(Your task):
Reproduce the line containing "X0076000Y0297946D01*" in the listing below, then every later line up to the end, precisely as written.

────────

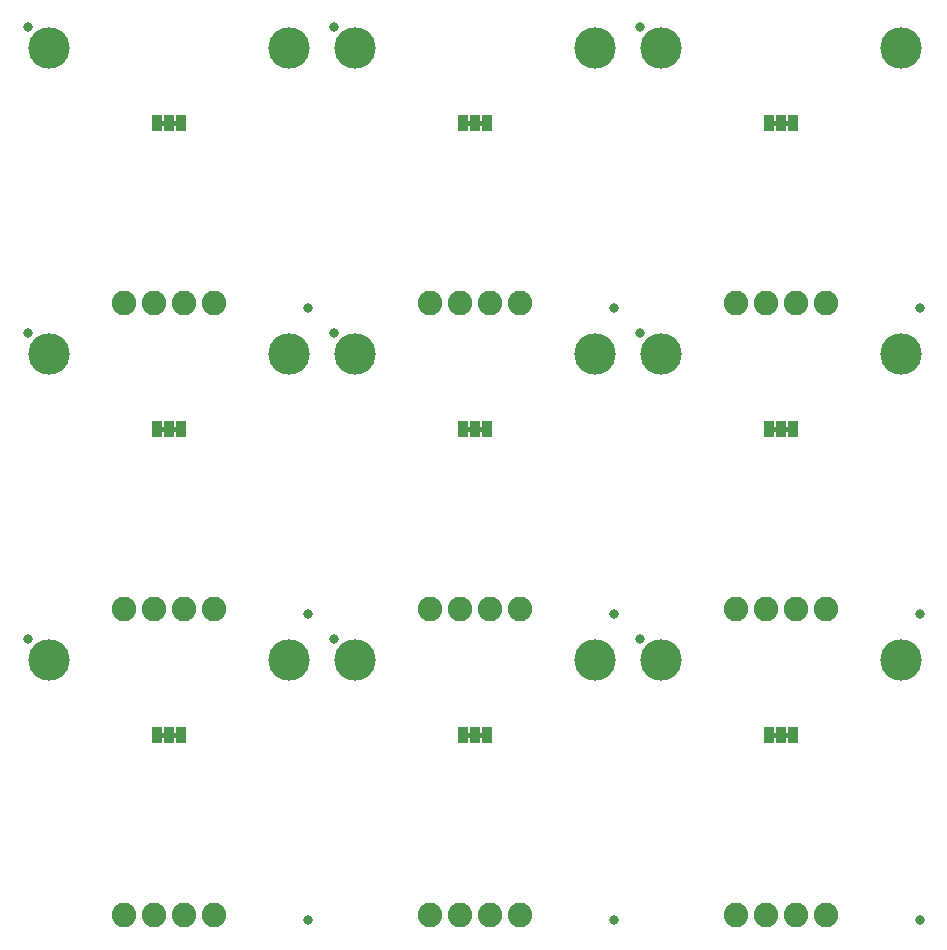
<source format=gbs>
G75*
%MOIN*%
%OFA0B0*%
%FSLAX25Y25*%
%IPPOS*%
%LPD*%
%AMOC8*
5,1,8,0,0,1.08239X$1,22.5*
%
%ADD10C,0.13800*%
%ADD11R,0.03300X0.05800*%
%ADD12C,0.00500*%
%ADD13C,0.08200*%
%ADD14C,0.03300*%
D10*
X0038750Y0118750D03*
X0118750Y0118750D03*
X0140750Y0118750D03*
X0220750Y0118750D03*
X0242750Y0118750D03*
X0322750Y0118750D03*
X0322750Y0220750D03*
X0242750Y0220750D03*
X0220750Y0220750D03*
X0140750Y0220750D03*
X0118750Y0220750D03*
X0038750Y0220750D03*
X0038750Y0322750D03*
X0118750Y0322750D03*
X0140750Y0322750D03*
X0220750Y0322750D03*
X0242750Y0322750D03*
X0322750Y0322750D03*
D11*
X0286750Y0297750D03*
X0282750Y0297750D03*
X0278750Y0297750D03*
X0184750Y0297750D03*
X0180750Y0297750D03*
X0176750Y0297750D03*
X0082750Y0297750D03*
X0078750Y0297750D03*
X0074750Y0297750D03*
X0074750Y0195750D03*
X0078750Y0195750D03*
X0082750Y0195750D03*
X0176750Y0195750D03*
X0180750Y0195750D03*
X0184750Y0195750D03*
X0278750Y0195750D03*
X0282750Y0195750D03*
X0286750Y0195750D03*
X0286750Y0093750D03*
X0282750Y0093750D03*
X0278750Y0093750D03*
X0184750Y0093750D03*
X0180750Y0093750D03*
X0176750Y0093750D03*
X0082750Y0093750D03*
X0078750Y0093750D03*
X0074750Y0093750D03*
D12*
X0076000Y0093556D02*
X0077500Y0093556D01*
X0077500Y0093250D02*
X0077500Y0094250D01*
X0076000Y0094250D01*
X0076000Y0093250D01*
X0077500Y0093250D01*
X0077500Y0094055D02*
X0076000Y0094055D01*
X0080000Y0094055D02*
X0081500Y0094055D01*
X0081500Y0094250D02*
X0081500Y0093250D01*
X0080000Y0093250D01*
X0080000Y0094250D01*
X0081500Y0094250D01*
X0081500Y0093556D02*
X0080000Y0093556D01*
X0178000Y0093556D02*
X0179500Y0093556D01*
X0179500Y0093250D02*
X0179500Y0094250D01*
X0178000Y0094250D01*
X0178000Y0093250D01*
X0179500Y0093250D01*
X0179500Y0094055D02*
X0178000Y0094055D01*
X0182000Y0094055D02*
X0183500Y0094055D01*
X0183500Y0094250D02*
X0183500Y0093250D01*
X0182000Y0093250D01*
X0182000Y0094250D01*
X0183500Y0094250D01*
X0183500Y0093556D02*
X0182000Y0093556D01*
X0280000Y0093556D02*
X0281500Y0093556D01*
X0281500Y0093250D02*
X0281500Y0094250D01*
X0280000Y0094250D01*
X0280000Y0093250D01*
X0281500Y0093250D01*
X0281500Y0094055D02*
X0280000Y0094055D01*
X0284000Y0094055D02*
X0285500Y0094055D01*
X0285500Y0094250D02*
X0285500Y0093250D01*
X0284000Y0093250D01*
X0284000Y0094250D01*
X0285500Y0094250D01*
X0285500Y0093556D02*
X0284000Y0093556D01*
X0284000Y0195250D02*
X0285500Y0195250D01*
X0285500Y0196250D01*
X0284000Y0196250D01*
X0284000Y0195250D01*
X0284000Y0195253D02*
X0285500Y0195253D01*
X0285500Y0195751D02*
X0284000Y0195751D01*
X0284000Y0196250D02*
X0285500Y0196250D01*
X0281500Y0196250D02*
X0280000Y0196250D01*
X0280000Y0195250D01*
X0281500Y0195250D01*
X0281500Y0196250D01*
X0280000Y0196250D01*
X0280000Y0195751D02*
X0281500Y0195751D01*
X0281500Y0195253D02*
X0280000Y0195253D01*
X0183500Y0195253D02*
X0182000Y0195253D01*
X0182000Y0195250D02*
X0183500Y0195250D01*
X0183500Y0196250D01*
X0182000Y0196250D01*
X0182000Y0195250D01*
X0182000Y0195751D02*
X0183500Y0195751D01*
X0183500Y0196250D02*
X0182000Y0196250D01*
X0179500Y0196250D02*
X0178000Y0196250D01*
X0178000Y0195250D01*
X0179500Y0195250D01*
X0179500Y0196250D01*
X0178000Y0196250D01*
X0178000Y0195751D02*
X0179500Y0195751D01*
X0179500Y0195253D02*
X0178000Y0195253D01*
X0081500Y0195253D02*
X0080000Y0195253D01*
X0080000Y0195250D02*
X0081500Y0195250D01*
X0081500Y0196250D01*
X0080000Y0196250D01*
X0080000Y0195250D01*
X0080000Y0195751D02*
X0081500Y0195751D01*
X0081500Y0196250D02*
X0080000Y0196250D01*
X0077500Y0196250D02*
X0076000Y0196250D01*
X0076000Y0195250D01*
X0077500Y0195250D01*
X0077500Y0196250D01*
X0076000Y0196250D01*
X0076000Y0195751D02*
X0077500Y0195751D01*
X0077500Y0195253D02*
X0076000Y0195253D01*
X0076000Y0297250D02*
X0077500Y0297250D01*
X0077500Y0298250D01*
X0076000Y0298250D01*
X0076000Y0297250D01*
X0076000Y0297448D02*
X0077500Y0297448D01*
X0077500Y0297946D02*
X0076000Y0297946D01*
X0080000Y0297946D02*
X0081500Y0297946D01*
X0081500Y0298250D02*
X0081500Y0297250D01*
X0080000Y0297250D01*
X0080000Y0298250D01*
X0081500Y0298250D01*
X0081500Y0297448D02*
X0080000Y0297448D01*
X0178000Y0297448D02*
X0179500Y0297448D01*
X0179500Y0297250D02*
X0179500Y0298250D01*
X0178000Y0298250D01*
X0178000Y0297250D01*
X0179500Y0297250D01*
X0179500Y0297946D02*
X0178000Y0297946D01*
X0182000Y0297946D02*
X0183500Y0297946D01*
X0183500Y0298250D02*
X0183500Y0297250D01*
X0182000Y0297250D01*
X0182000Y0298250D01*
X0183500Y0298250D01*
X0183500Y0297448D02*
X0182000Y0297448D01*
X0280000Y0297448D02*
X0281500Y0297448D01*
X0281500Y0297250D02*
X0281500Y0298250D01*
X0280000Y0298250D01*
X0280000Y0297250D01*
X0281500Y0297250D01*
X0281500Y0297946D02*
X0280000Y0297946D01*
X0284000Y0297946D02*
X0285500Y0297946D01*
X0285500Y0298250D02*
X0285500Y0297250D01*
X0284000Y0297250D01*
X0284000Y0298250D01*
X0285500Y0298250D01*
X0285500Y0297448D02*
X0284000Y0297448D01*
D13*
X0063750Y0033750D03*
X0073750Y0033750D03*
X0083750Y0033750D03*
X0093750Y0033750D03*
X0165750Y0033750D03*
X0175750Y0033750D03*
X0185750Y0033750D03*
X0195750Y0033750D03*
X0267750Y0033750D03*
X0277750Y0033750D03*
X0287750Y0033750D03*
X0297750Y0033750D03*
X0297750Y0135750D03*
X0287750Y0135750D03*
X0277750Y0135750D03*
X0267750Y0135750D03*
X0195750Y0135750D03*
X0185750Y0135750D03*
X0175750Y0135750D03*
X0165750Y0135750D03*
X0093750Y0135750D03*
X0083750Y0135750D03*
X0073750Y0135750D03*
X0063750Y0135750D03*
X0063750Y0237750D03*
X0073750Y0237750D03*
X0083750Y0237750D03*
X0093750Y0237750D03*
X0165750Y0237750D03*
X0175750Y0237750D03*
X0185750Y0237750D03*
X0195750Y0237750D03*
X0267750Y0237750D03*
X0277750Y0237750D03*
X0287750Y0237750D03*
X0297750Y0237750D03*
D14*
X0329250Y0236250D03*
X0235750Y0227750D03*
X0227250Y0236250D03*
X0133750Y0227750D03*
X0125250Y0236250D03*
X0031750Y0227750D03*
X0125250Y0134250D03*
X0133750Y0125750D03*
X0227250Y0134250D03*
X0235750Y0125750D03*
X0329250Y0134250D03*
X0329250Y0032250D03*
X0227250Y0032250D03*
X0125250Y0032250D03*
X0031750Y0125750D03*
X0031750Y0329750D03*
X0133750Y0329750D03*
X0235750Y0329750D03*
M02*

</source>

────────

(Answer for the task):
X0076000Y0297946D01*
X0080000Y0297946D02*
X0081500Y0297946D01*
X0081500Y0298250D02*
X0081500Y0297250D01*
X0080000Y0297250D01*
X0080000Y0298250D01*
X0081500Y0298250D01*
X0081500Y0297448D02*
X0080000Y0297448D01*
X0178000Y0297448D02*
X0179500Y0297448D01*
X0179500Y0297250D02*
X0179500Y0298250D01*
X0178000Y0298250D01*
X0178000Y0297250D01*
X0179500Y0297250D01*
X0179500Y0297946D02*
X0178000Y0297946D01*
X0182000Y0297946D02*
X0183500Y0297946D01*
X0183500Y0298250D02*
X0183500Y0297250D01*
X0182000Y0297250D01*
X0182000Y0298250D01*
X0183500Y0298250D01*
X0183500Y0297448D02*
X0182000Y0297448D01*
X0280000Y0297448D02*
X0281500Y0297448D01*
X0281500Y0297250D02*
X0281500Y0298250D01*
X0280000Y0298250D01*
X0280000Y0297250D01*
X0281500Y0297250D01*
X0281500Y0297946D02*
X0280000Y0297946D01*
X0284000Y0297946D02*
X0285500Y0297946D01*
X0285500Y0298250D02*
X0285500Y0297250D01*
X0284000Y0297250D01*
X0284000Y0298250D01*
X0285500Y0298250D01*
X0285500Y0297448D02*
X0284000Y0297448D01*
D13*
X0063750Y0033750D03*
X0073750Y0033750D03*
X0083750Y0033750D03*
X0093750Y0033750D03*
X0165750Y0033750D03*
X0175750Y0033750D03*
X0185750Y0033750D03*
X0195750Y0033750D03*
X0267750Y0033750D03*
X0277750Y0033750D03*
X0287750Y0033750D03*
X0297750Y0033750D03*
X0297750Y0135750D03*
X0287750Y0135750D03*
X0277750Y0135750D03*
X0267750Y0135750D03*
X0195750Y0135750D03*
X0185750Y0135750D03*
X0175750Y0135750D03*
X0165750Y0135750D03*
X0093750Y0135750D03*
X0083750Y0135750D03*
X0073750Y0135750D03*
X0063750Y0135750D03*
X0063750Y0237750D03*
X0073750Y0237750D03*
X0083750Y0237750D03*
X0093750Y0237750D03*
X0165750Y0237750D03*
X0175750Y0237750D03*
X0185750Y0237750D03*
X0195750Y0237750D03*
X0267750Y0237750D03*
X0277750Y0237750D03*
X0287750Y0237750D03*
X0297750Y0237750D03*
D14*
X0329250Y0236250D03*
X0235750Y0227750D03*
X0227250Y0236250D03*
X0133750Y0227750D03*
X0125250Y0236250D03*
X0031750Y0227750D03*
X0125250Y0134250D03*
X0133750Y0125750D03*
X0227250Y0134250D03*
X0235750Y0125750D03*
X0329250Y0134250D03*
X0329250Y0032250D03*
X0227250Y0032250D03*
X0125250Y0032250D03*
X0031750Y0125750D03*
X0031750Y0329750D03*
X0133750Y0329750D03*
X0235750Y0329750D03*
M02*

</source>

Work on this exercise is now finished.